* STUDY TEXT:
■ ■ ■
In an ad shared first with Axios, the advocacy arm of the New Democrat Coalition, a bloc of House centrists, hypes its members as "majority-makers."

  • The 90-second spot, which the group plans to back with a four- to five-figure digital buy, plugs its "pro-growth" policy priorities and says its members "make the majority, because we represent the majority."
  • Rep. Brad Schneider (D-Ill.), the coalition's chair, stressed in a statement to Axios it is "working across ideologies as well as across party lines."

The other side: Joseph Geevarghese, executive director of Our Revolution, a group allied with Sen. Bernie Sanders (I-Vt.), pushed back on those coming for liberals.

  • "Infrastructure alone isn’t going to save Democrats in the midterms," he said.
  • "The people who should be worried about backlash from voters and the party are the corporate Democrats. ... They are the ones holding hostage the most popular pieces of the president’s agenda."

Flashback: The six House progressives who voted against the package included The Squad — Reps. Alexandria Ocasio-Cortez (D-N.Y.), Ilhan Omar (D-Minn.), Ayanna Pressley (D-Mass.) and Rashida Tlaib (D-Mich.).
■ ■ ■
* PROVIDED MATERIAL:
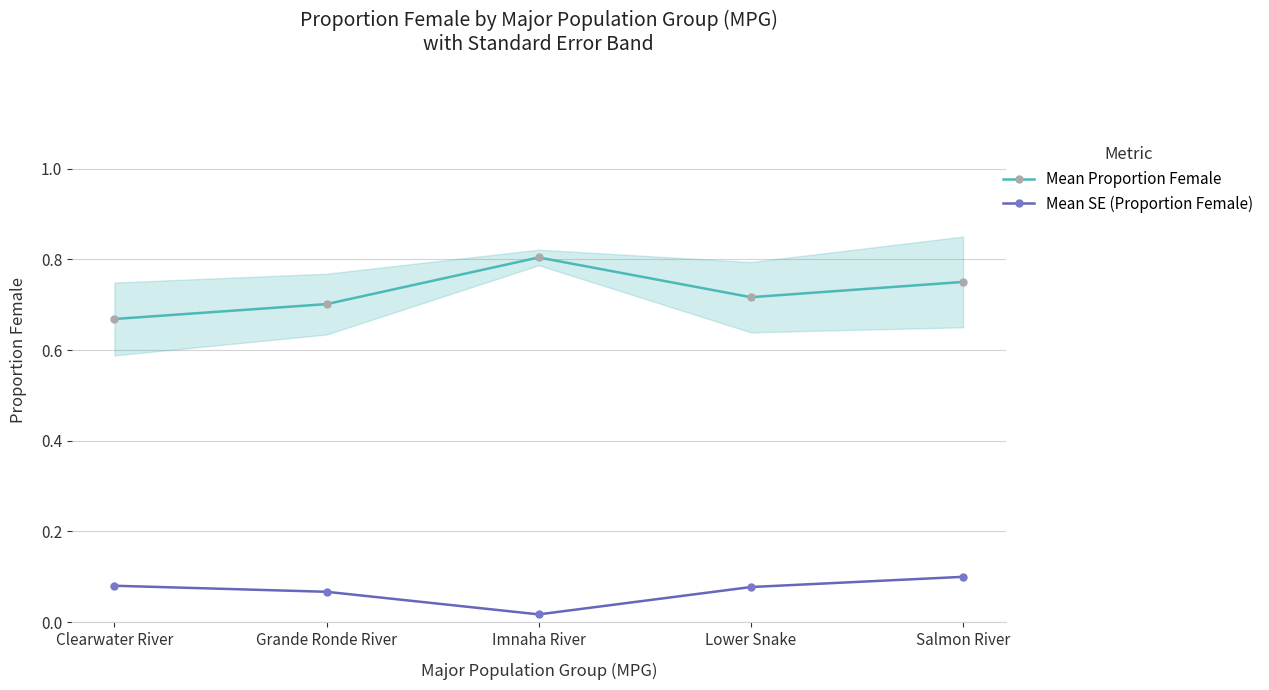

Where is Mean Proportion Female nearest to the value 0?

Clearwater River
■ ■ ■
* PROMPT:
Rewrite the part of the article on House Democrats that opens with the words containing "The other side: Joseph" and closes with "Rashida Tlaib (D-Mich.).", changing "midterms" to "next election". The data above has no connection to the article on House Democrats.

* RESPONSE AREA:
The other side: Joseph Geevarghese, executive director of Our Revolution, a group allied with Sen. Bernie Sanders (I-Vt.), pushed back on those coming for liberals.

  • "Infrastructure alone isn’t going to save Democrats in the next election," he said.
  • "The people who should be worried about backlash from voters and the party are the corporate Democrats. ... They are the ones holding hostage the most popular pieces of the president’s agenda."

Flashback: The six House progressives who voted against the package included The Squad — Reps. Alexandria Ocasio-Cortez (D-N.Y.), Ilhan Omar (D-Minn.), Ayanna Pressley (D-Mass.) and Rashida Tlaib (D-Mich.).